* **Collected material**:
-.-.-

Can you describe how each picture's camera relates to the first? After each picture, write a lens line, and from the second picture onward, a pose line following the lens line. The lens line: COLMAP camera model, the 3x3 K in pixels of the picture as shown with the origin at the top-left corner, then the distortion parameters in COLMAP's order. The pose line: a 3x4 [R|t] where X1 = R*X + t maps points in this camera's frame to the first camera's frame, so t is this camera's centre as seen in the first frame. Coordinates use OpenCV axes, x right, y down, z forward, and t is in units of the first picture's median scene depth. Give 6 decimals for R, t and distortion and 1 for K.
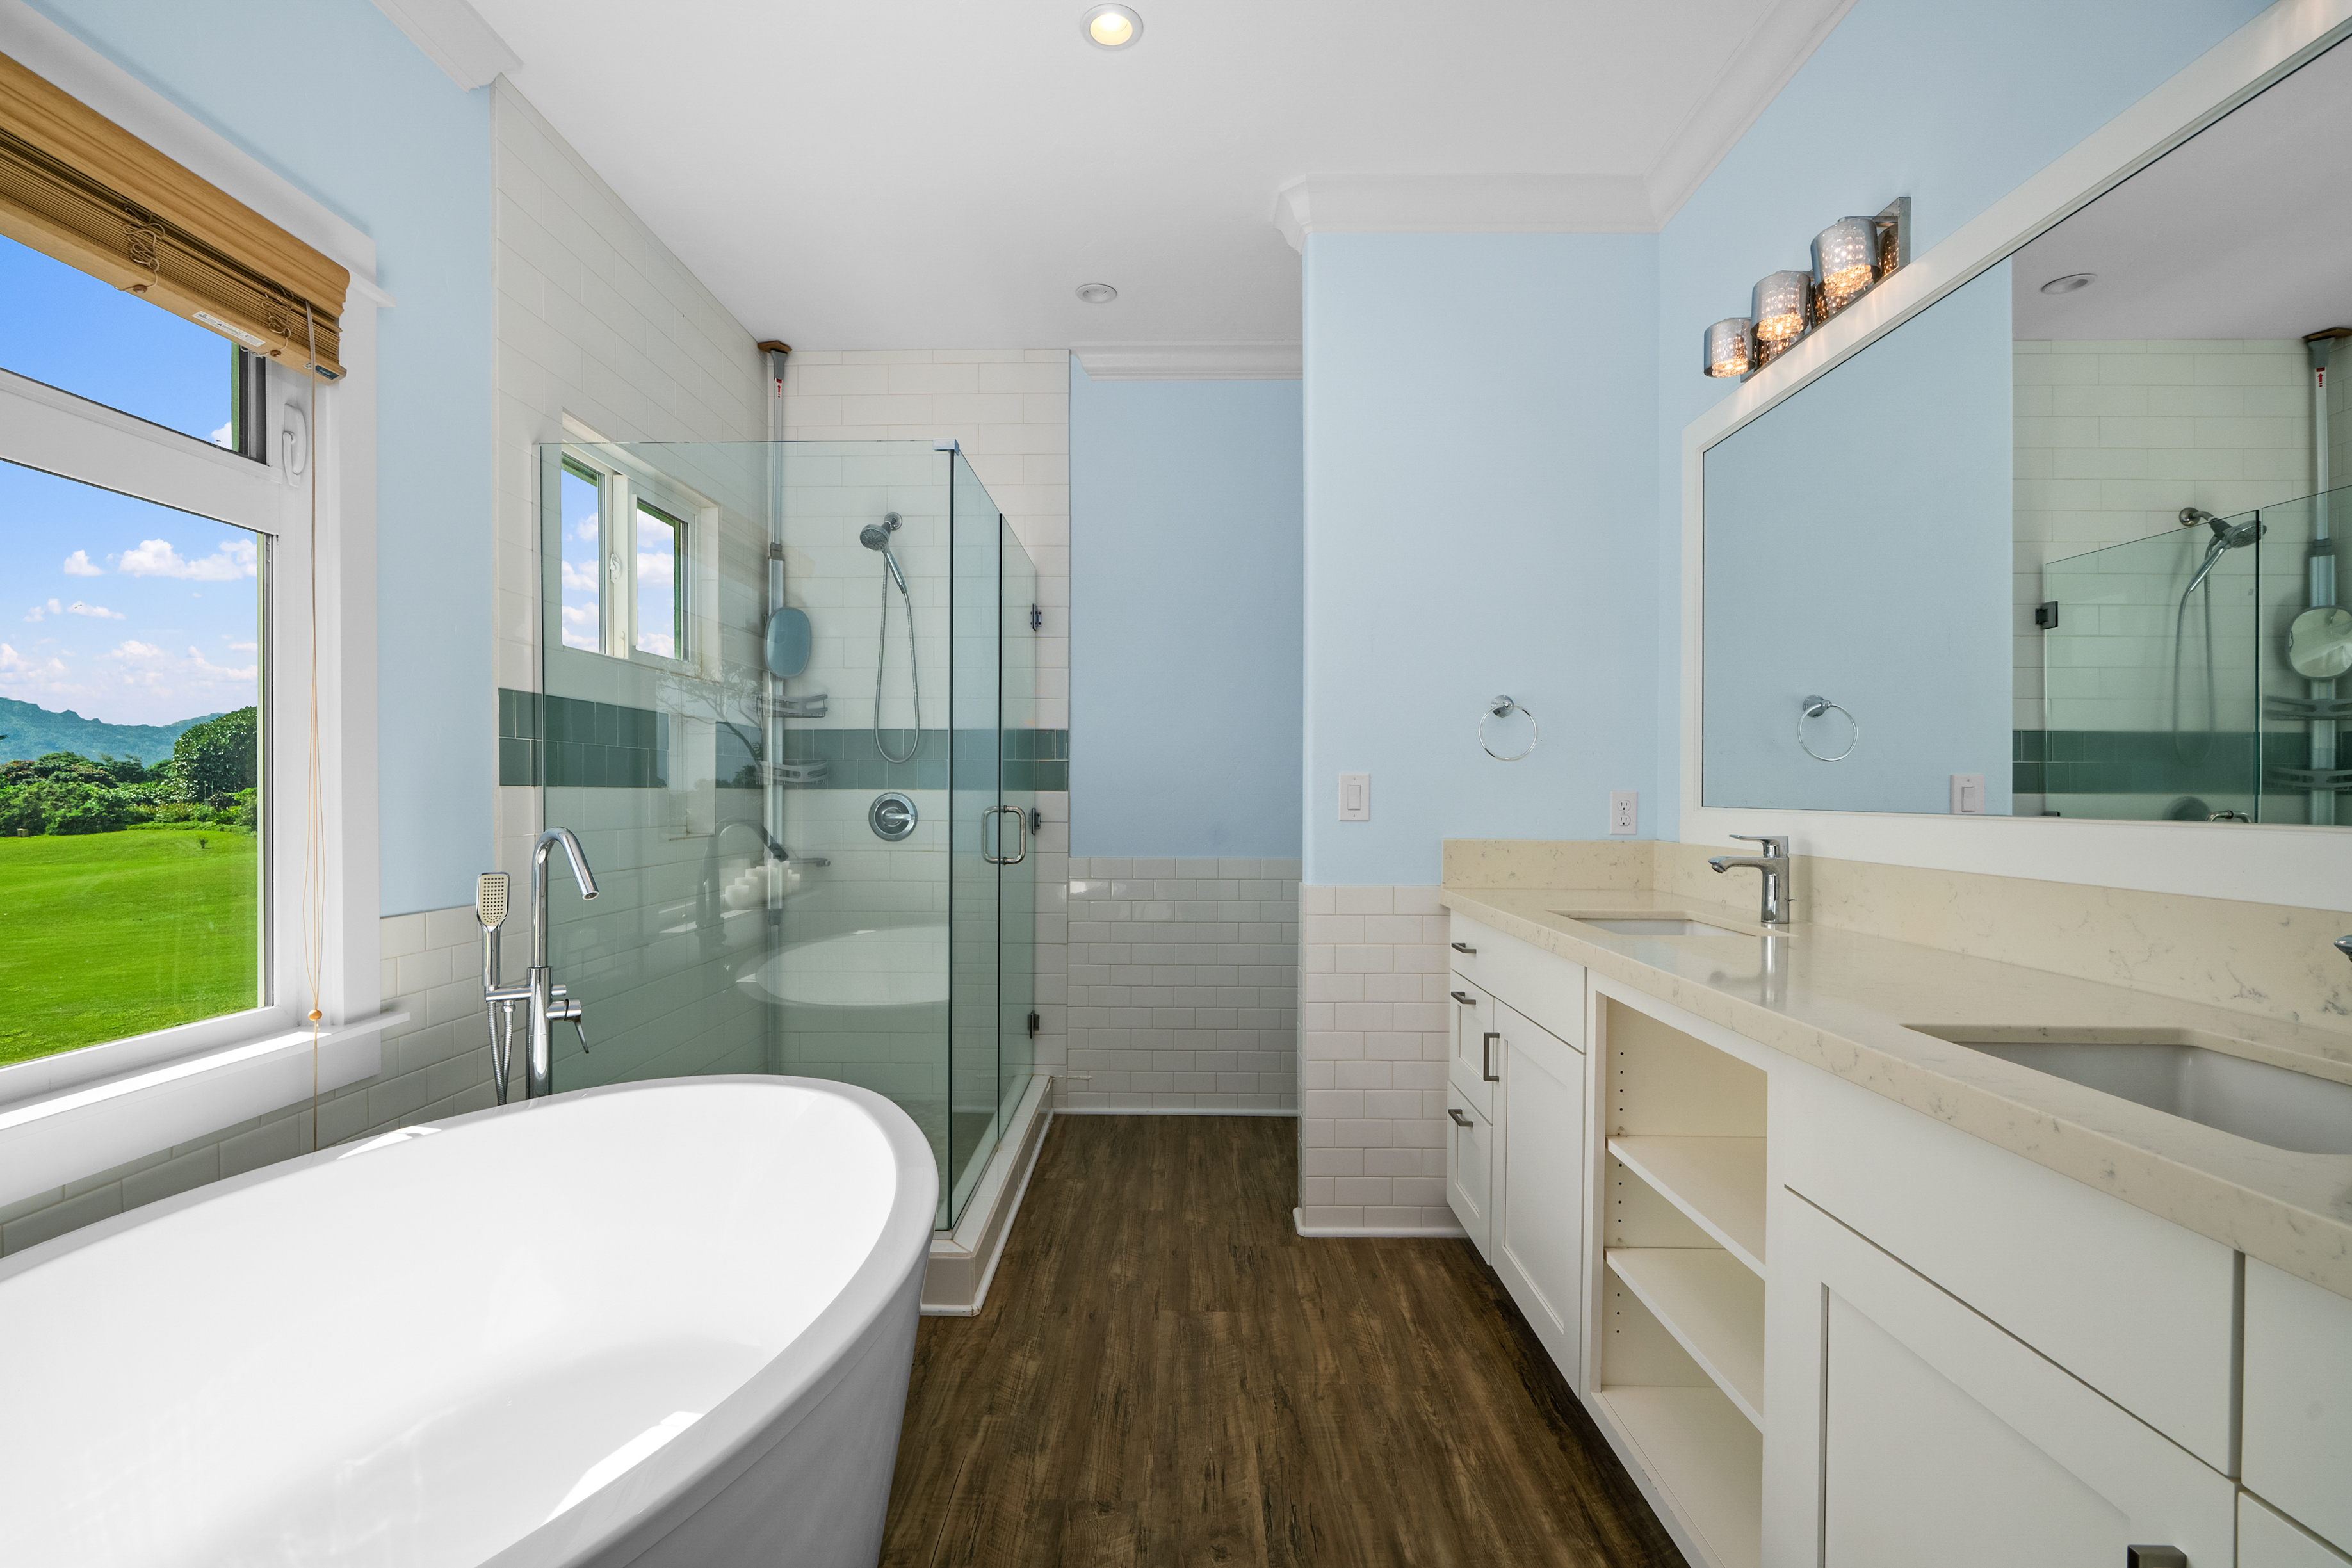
lens RADIAL K [[1082.4, 0, 1162.5], [0, 1082.4, 796.2], [0, 0, 1]] dist [-0.003451, 0.002280]
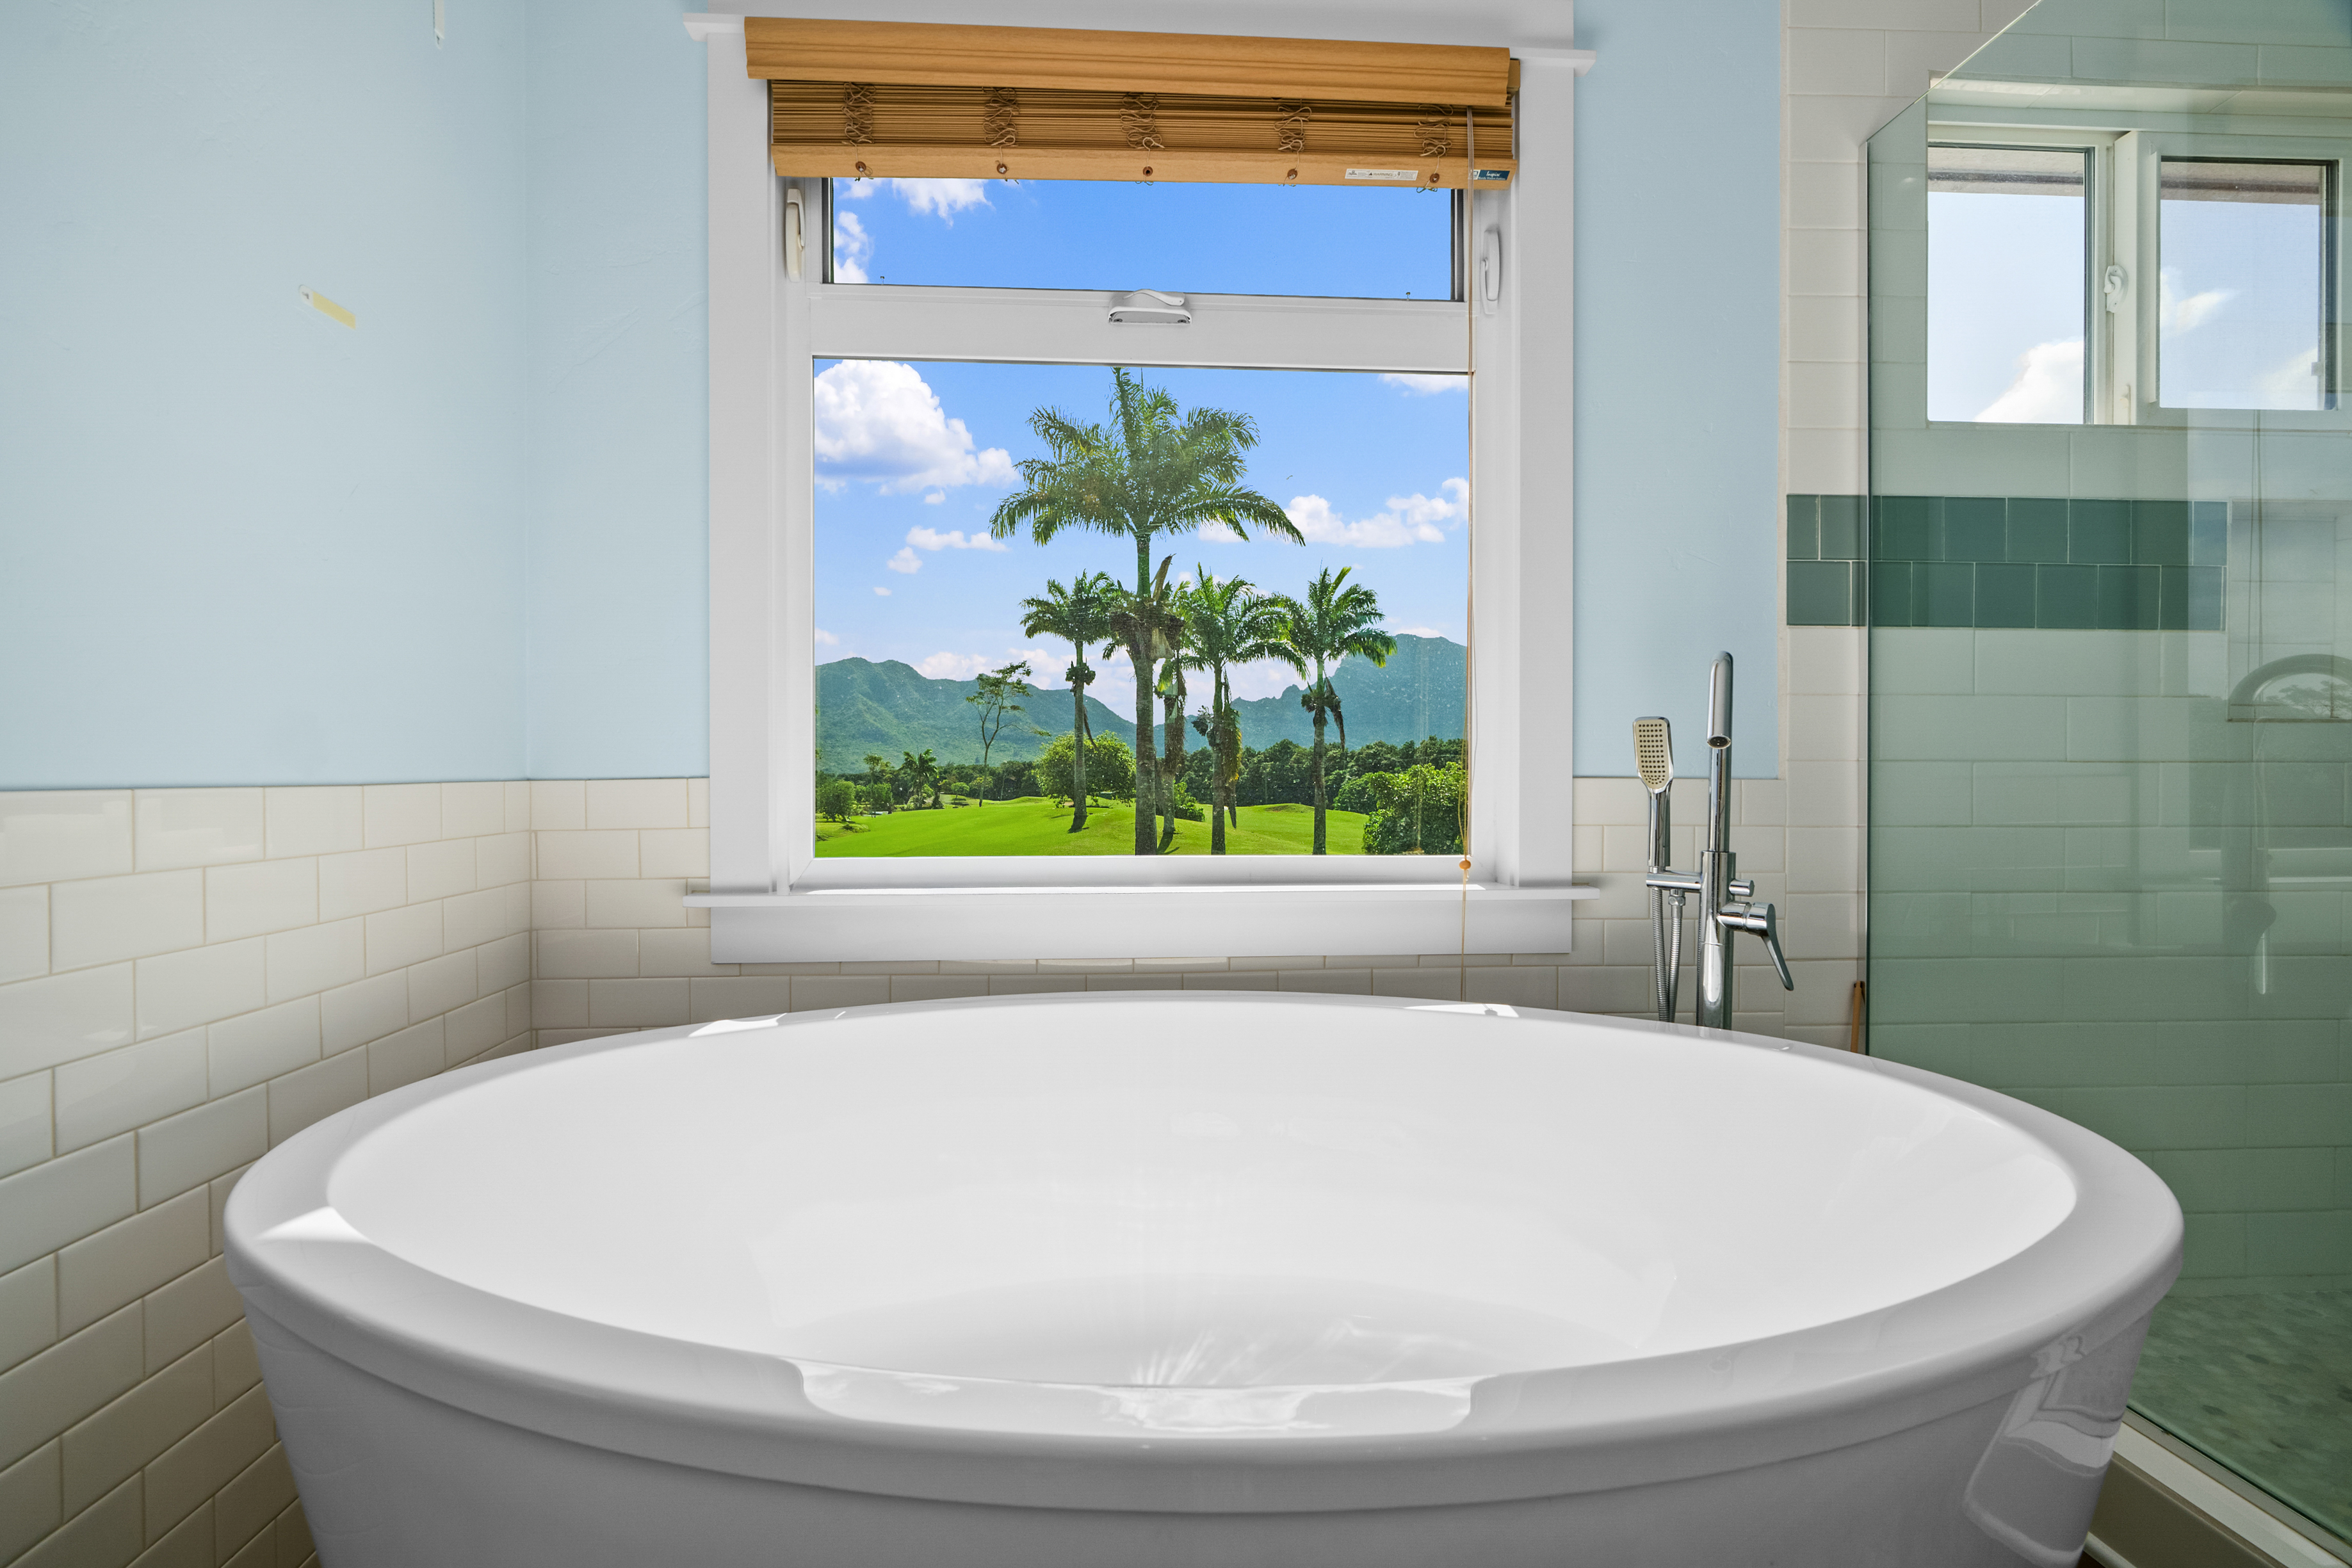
lens RADIAL K [[1114.7, 0, 1197.1], [0, 1114.7, 792.3], [0, 0, 1]] dist [-0.001264, -0.001315]
pose [[0.079814, 0.011009, -0.996749, 0.142116], [-0.005440, 0.999929, 0.010608, 0.112547], [0.996795, 0.004575, 0.079868, 0.596525]]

-.-.-

* **Task requirements**:
Print the listing above line for line without changing anything, but omit the pictures.

* **Written answer**:
Can you describe how each picture's camera relates to the first? After each picture, write a lens line, and from the second picture onward, a pose line following the lens line. The lens line: COLMAP camera model, the 3x3 K in pixels of the picture as shown with the origin at the top-left corner, then the distortion parameters in COLMAP's order. The pose line: a 3x4 [R|t] where X1 = R*X + t maps points in this camera's frame to the first camera's frame, so t is this camera's centre as seen in the first frame. Coordinates use OpenCV axes, x right, y down, z forward, and t is in units of the first picture's median scene depth. Give 6 decimals for R, t and distortion and 1 for K.
lens RADIAL K [[1082.4, 0, 1162.5], [0, 1082.4, 796.2], [0, 0, 1]] dist [-0.003451, 0.002280]
lens RADIAL K [[1114.7, 0, 1197.1], [0, 1114.7, 792.3], [0, 0, 1]] dist [-0.001264, -0.001315]
pose [[0.079814, 0.011009, -0.996749, 0.142116], [-0.005440, 0.999929, 0.010608, 0.112547], [0.996795, 0.004575, 0.079868, 0.596525]]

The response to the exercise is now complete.